SOCIETY FOR REPRODUCTIVE MEDICINE TAKES AMBIVALENT STAND
January 21, 1998
WASHINGTON (Reuters) -- Fertility doctors worried about bad laws that would
limit research suggested their own law for banning human cloning Tuesday.
The American Society for Reproductive Medicine said its carefully worded
legislation would ban the cloning of humans without without restricting research
that could help infertile couples and advance other areas of medicine.
"It is important that in passing a cloning prohibition, future research into
infertility and many other debilitating diseases is not in any way impeded,"
Benjamin Younger, who heads the group of 9,700 gynecologists, obstetricians and
fertility experts, said in a statement.
"Only through research can we find improved techniques and treatments that will
help the more than six million Americans who suffer the pain of not being able
to bear a child."
The trouble with any law banning "cloning" is that the term is widely used to
mean many different procedures. When genes are copied they are "cloned," cells
can be cloned and embryos can be cloned.
What most people oppose is the process that led to the creation of Dolly, the
first mammal to be cloned from an adult cell, being used to make human clone
babies.
The ASRM's proposed law specifies this procedure.
"It shall be unlawful for any person to create a human child using somatic cell
nuclear transfer," the proposal, presented at a news conference, reads.
Somatic cell nuclear transfer refers to the technique scientists in Scotland
used to make Dolly -- the transfer of the nucleus of a fully adult cell into an
egg cell. It would also cover the use of cells from a human fetus to make a
clone.
The ASRM proposal also seeks to preempt any state law banning cloning. Florida
legislators in 1997 withdrew a bill that biotechnology companies said would have
destroyed their industry in the state, while fertility experts complained a
California law that did pass banned much of their research.
For instance, Dr. Jamie Grifo of New York University has been experimenting on
techniques that would help infertile women by transferring the nuclei of their
own faulty eggs into hollowed-out eggs of another woman -- using cloning
technology but producing a baby that has the genes of both mother and father.
"If legislation is passed that says we cannot do this, this stops the research,"

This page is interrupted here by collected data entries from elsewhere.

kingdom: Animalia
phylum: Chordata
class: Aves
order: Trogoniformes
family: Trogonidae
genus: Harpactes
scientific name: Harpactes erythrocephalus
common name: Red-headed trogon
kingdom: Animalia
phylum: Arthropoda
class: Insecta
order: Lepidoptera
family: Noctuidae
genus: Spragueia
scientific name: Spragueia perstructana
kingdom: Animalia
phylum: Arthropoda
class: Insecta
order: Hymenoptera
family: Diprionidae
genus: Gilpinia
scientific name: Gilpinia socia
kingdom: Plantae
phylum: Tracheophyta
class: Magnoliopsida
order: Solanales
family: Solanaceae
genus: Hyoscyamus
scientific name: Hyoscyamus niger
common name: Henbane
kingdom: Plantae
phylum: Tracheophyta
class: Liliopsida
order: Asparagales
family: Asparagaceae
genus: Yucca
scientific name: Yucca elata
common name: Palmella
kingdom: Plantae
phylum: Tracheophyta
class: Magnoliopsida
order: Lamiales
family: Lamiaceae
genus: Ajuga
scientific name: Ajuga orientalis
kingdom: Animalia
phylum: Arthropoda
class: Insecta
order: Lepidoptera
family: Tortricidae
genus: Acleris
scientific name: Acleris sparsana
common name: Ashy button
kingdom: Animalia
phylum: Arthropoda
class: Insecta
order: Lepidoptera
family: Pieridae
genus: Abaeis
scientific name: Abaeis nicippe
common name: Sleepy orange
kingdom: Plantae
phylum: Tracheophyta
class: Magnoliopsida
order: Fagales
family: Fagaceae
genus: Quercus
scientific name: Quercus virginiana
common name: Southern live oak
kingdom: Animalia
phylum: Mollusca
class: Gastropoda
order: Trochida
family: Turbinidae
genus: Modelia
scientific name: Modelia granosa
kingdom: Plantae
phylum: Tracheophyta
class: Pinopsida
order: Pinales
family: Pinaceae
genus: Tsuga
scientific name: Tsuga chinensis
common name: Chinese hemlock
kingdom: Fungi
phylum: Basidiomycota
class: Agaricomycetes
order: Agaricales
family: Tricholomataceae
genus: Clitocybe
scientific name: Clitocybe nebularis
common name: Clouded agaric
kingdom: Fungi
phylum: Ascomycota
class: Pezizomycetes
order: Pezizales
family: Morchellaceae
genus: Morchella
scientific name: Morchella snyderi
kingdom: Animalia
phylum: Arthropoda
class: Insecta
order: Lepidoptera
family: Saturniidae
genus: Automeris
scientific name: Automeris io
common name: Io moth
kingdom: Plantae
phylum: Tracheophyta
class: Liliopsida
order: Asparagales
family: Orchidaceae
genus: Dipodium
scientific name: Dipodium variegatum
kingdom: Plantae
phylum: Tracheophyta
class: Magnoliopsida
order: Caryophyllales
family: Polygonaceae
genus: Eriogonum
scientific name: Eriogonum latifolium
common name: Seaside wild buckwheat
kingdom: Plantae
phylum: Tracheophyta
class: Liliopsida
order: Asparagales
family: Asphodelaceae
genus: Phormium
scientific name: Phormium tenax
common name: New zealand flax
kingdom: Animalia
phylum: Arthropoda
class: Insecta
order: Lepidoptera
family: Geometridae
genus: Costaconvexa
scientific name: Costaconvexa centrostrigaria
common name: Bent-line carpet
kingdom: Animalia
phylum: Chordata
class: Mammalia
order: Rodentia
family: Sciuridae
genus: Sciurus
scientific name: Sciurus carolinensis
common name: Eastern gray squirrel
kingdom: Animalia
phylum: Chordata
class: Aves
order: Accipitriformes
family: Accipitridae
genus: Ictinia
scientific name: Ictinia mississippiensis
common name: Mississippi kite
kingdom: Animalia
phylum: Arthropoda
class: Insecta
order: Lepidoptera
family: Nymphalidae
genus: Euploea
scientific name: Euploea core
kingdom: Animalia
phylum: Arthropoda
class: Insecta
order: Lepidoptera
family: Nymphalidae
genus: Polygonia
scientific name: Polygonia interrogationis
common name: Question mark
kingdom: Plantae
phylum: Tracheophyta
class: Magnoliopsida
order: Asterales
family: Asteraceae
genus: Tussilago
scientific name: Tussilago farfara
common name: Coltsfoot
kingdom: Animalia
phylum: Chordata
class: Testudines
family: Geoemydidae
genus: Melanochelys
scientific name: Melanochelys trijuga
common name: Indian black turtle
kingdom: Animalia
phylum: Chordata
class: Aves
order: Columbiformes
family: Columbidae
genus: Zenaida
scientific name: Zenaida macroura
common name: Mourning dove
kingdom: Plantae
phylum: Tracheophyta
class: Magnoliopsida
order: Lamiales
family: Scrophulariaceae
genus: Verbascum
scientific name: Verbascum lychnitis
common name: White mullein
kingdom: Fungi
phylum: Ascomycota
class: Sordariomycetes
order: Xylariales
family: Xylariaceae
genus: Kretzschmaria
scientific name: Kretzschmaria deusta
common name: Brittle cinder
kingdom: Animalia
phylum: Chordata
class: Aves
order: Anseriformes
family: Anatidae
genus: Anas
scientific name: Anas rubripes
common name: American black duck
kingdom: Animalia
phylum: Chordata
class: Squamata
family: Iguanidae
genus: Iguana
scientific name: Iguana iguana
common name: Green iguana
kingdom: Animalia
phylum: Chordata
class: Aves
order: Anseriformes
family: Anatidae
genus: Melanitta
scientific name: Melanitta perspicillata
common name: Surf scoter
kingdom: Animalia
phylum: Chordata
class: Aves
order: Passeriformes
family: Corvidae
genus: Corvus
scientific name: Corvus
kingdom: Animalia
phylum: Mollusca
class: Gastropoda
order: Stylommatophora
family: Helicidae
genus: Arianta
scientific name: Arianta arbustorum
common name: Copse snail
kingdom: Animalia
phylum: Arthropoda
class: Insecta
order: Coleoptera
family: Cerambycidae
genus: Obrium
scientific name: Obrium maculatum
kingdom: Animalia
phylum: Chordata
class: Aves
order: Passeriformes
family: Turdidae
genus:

he told Reuters in a recent interview.
The ASRM proposals address this worry. "Nothing in this Act shall restrict other
areas of biomedical and agricultural research, including but not limited to
important and promising work that involves the use of somatic cell nuclear
transfer or other cloning technologies, to clone molecules, DNA, cells and
tissues; or the use of somatic cell nuclear transfer techniques to develop
animals," it reads.
The issue of cloning humans reignited earlier this month when a Chicago-area
scientist said he wanted to set up fertility clinics to clone people.
U.S. President Clinton said he would press for legislation banning any such
thing, and the Food and Drug Administration (FDA) said it has authority to
prohibit such research.
Massachusetts researchers said on Monday they had produced calves that were not
only clones, but genetically altered. They hope such animals will one day
produce human proteins in their milk that could be used as medicines.